Young Solar Analogs: What was the Sun like as an adolescent?

ORION meets on the third Wednesday of every month.  Our meeting will be held at Roane State Community College in Oak Ridge, TN in the Goff Building, room 104 (just off of the lobby).  We gather at 7:00 with the program beginning at approximately 7:15 p.m.  You do not have to be a scientist to attend, or even a member of ORION.  The program is free and open to the public.   


Our next meeting will be held on Wednesday October 18, 2017 at 7:00 p.m.   Dave McCallister will be our speaker.


Abstract

The Young Solar Analogs project is a long term spectroscopic and photometric monitoring campaign designed to yield a better understanding of how a star’s early activity affects a young solar system.  By carefully examining the light from these young, small stars, long term trends in their magnetic activity cycles can be  monitored.  The faster rotations of these younger stars fuel increased magnetic activity, resulting in far ultraviolet and x-ray emissions.  So in a time that early Earth life was trying to find its foothold, the Sun would have been a very inhospitable host.  This presentation will describe the basic ideas and motivation behind the project, data collection and reduction methods used, early results and future directions in which the research team is looking.


Biography

McCallister ProfileDave McCallister is a graduate student at the University of Tennessee Knoxville, pursuing a Master’s degree in Astrophysics. He has over a decade of experience in education and public outreach, in both formal classroom roles and informal settings like planetariums and star parties. He has been interested in science since he was seven, when his grandfather pointed his telescope toward a crescent Venus in the dark West Virginia skies. He taught high school physics in northern Kentucky for several years before moving to Knoxville with his wife Sarah. He has a B.A. in Physics from Northern Kentucky University and a Master of Arts in Teaching from Thomas More College.

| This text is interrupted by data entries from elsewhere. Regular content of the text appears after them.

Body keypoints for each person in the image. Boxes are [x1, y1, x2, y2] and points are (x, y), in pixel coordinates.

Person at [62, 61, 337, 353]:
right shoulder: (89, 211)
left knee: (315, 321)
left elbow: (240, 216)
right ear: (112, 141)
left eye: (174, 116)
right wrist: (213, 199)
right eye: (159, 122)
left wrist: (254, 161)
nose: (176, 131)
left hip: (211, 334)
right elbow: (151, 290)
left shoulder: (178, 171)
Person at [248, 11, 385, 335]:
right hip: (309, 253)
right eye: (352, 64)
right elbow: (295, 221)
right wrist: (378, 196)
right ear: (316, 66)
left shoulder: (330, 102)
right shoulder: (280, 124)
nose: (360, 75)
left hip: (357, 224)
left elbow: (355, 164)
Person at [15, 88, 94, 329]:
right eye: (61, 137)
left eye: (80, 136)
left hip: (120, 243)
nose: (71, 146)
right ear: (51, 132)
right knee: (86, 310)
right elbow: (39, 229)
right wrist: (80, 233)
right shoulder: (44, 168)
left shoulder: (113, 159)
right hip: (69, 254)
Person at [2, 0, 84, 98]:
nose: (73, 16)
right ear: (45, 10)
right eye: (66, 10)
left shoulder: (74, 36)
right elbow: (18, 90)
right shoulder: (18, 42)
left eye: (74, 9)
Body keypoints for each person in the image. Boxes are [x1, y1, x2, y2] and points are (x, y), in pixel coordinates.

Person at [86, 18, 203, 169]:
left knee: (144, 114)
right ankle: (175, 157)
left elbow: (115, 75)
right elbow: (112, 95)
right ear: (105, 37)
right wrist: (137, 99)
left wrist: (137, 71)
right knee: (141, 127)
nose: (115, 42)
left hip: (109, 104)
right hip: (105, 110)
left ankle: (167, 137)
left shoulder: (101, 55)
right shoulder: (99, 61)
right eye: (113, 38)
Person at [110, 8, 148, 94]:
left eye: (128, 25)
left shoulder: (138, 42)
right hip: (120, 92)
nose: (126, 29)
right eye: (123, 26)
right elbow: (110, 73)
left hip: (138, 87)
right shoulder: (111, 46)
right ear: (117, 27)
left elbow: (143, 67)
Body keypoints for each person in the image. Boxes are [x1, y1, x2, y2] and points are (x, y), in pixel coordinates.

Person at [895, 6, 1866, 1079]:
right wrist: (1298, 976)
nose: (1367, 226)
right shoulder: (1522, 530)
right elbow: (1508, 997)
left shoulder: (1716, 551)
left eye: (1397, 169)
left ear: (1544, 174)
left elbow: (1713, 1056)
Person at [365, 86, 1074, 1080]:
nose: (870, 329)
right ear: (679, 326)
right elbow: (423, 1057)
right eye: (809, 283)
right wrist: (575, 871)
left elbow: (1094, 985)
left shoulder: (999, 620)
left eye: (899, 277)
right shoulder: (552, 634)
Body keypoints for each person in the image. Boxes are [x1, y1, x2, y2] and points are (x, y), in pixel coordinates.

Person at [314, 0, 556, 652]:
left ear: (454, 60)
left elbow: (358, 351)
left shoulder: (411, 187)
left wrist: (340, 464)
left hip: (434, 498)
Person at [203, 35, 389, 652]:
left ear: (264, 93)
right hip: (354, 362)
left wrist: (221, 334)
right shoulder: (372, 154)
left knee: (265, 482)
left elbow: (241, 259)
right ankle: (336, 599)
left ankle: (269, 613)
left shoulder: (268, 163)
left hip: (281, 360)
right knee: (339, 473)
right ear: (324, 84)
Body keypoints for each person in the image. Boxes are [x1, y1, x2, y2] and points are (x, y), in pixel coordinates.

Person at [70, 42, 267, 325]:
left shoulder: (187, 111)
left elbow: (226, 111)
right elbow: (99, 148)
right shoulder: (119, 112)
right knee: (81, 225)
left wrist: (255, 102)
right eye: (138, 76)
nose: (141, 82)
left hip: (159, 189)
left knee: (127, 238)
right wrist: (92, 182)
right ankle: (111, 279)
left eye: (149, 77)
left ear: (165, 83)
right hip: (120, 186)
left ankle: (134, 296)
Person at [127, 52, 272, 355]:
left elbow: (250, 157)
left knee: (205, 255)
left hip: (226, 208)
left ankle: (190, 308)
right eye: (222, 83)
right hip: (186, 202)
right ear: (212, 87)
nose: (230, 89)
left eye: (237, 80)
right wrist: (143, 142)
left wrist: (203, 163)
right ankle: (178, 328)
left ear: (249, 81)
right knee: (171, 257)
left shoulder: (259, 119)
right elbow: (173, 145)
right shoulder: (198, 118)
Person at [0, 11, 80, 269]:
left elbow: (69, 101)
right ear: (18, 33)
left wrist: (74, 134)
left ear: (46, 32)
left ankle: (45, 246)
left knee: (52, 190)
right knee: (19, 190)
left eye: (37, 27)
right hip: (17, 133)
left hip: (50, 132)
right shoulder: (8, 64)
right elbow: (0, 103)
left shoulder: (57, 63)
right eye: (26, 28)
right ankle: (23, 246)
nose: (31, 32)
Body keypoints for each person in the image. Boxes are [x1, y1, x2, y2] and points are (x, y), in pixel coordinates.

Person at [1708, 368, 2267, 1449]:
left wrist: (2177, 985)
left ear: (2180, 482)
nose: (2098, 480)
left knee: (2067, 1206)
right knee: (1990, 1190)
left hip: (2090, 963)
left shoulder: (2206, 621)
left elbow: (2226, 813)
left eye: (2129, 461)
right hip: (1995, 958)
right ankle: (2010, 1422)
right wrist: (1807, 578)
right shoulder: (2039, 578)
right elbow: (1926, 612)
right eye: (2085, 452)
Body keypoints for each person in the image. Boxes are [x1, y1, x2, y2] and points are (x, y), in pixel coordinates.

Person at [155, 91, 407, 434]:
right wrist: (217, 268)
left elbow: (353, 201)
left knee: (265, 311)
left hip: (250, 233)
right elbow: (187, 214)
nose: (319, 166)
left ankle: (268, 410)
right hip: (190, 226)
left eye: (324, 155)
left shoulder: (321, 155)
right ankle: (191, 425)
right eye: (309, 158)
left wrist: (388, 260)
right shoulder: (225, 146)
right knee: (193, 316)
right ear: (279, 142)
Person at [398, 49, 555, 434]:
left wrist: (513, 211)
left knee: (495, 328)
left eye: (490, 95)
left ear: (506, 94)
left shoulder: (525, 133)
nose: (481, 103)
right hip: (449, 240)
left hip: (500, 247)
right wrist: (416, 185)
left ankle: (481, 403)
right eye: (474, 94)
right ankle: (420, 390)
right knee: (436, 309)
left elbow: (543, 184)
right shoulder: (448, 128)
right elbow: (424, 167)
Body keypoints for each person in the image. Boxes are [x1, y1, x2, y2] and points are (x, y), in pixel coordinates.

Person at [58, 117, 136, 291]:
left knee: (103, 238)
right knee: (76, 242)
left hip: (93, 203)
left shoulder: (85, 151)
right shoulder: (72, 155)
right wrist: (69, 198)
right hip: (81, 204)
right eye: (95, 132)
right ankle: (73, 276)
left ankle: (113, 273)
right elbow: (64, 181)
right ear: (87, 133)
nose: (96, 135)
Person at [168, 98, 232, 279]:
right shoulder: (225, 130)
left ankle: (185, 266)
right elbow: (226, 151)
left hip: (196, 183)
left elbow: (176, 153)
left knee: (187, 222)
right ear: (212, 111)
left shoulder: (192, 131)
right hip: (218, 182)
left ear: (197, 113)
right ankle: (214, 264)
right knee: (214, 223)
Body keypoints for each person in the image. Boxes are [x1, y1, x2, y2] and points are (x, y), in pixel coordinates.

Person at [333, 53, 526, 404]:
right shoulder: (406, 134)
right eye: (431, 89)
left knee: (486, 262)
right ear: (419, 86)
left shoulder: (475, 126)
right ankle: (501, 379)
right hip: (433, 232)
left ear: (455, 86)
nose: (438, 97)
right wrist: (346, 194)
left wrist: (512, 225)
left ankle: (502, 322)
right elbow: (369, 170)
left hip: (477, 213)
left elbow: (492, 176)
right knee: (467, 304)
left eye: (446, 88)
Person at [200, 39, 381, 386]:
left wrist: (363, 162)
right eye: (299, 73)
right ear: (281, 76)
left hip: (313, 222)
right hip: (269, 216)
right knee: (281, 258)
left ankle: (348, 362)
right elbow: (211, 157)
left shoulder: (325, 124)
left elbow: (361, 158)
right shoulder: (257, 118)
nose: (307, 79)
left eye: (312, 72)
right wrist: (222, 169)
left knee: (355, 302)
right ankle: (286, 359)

Dave is an Astronomy Ambassador designated by the American Astronomical Society, and has been awarded the Wayne Kincaid Award and the Robert W. Lide Citation by the UT Physics and Astronomy Department for service to the astronomy laboratory and outreach programs. When not huddled up with a telescope under a dark sky, he enjoys baseball, visiting his nieces and nephews, and travelling with his understanding and lovely wife.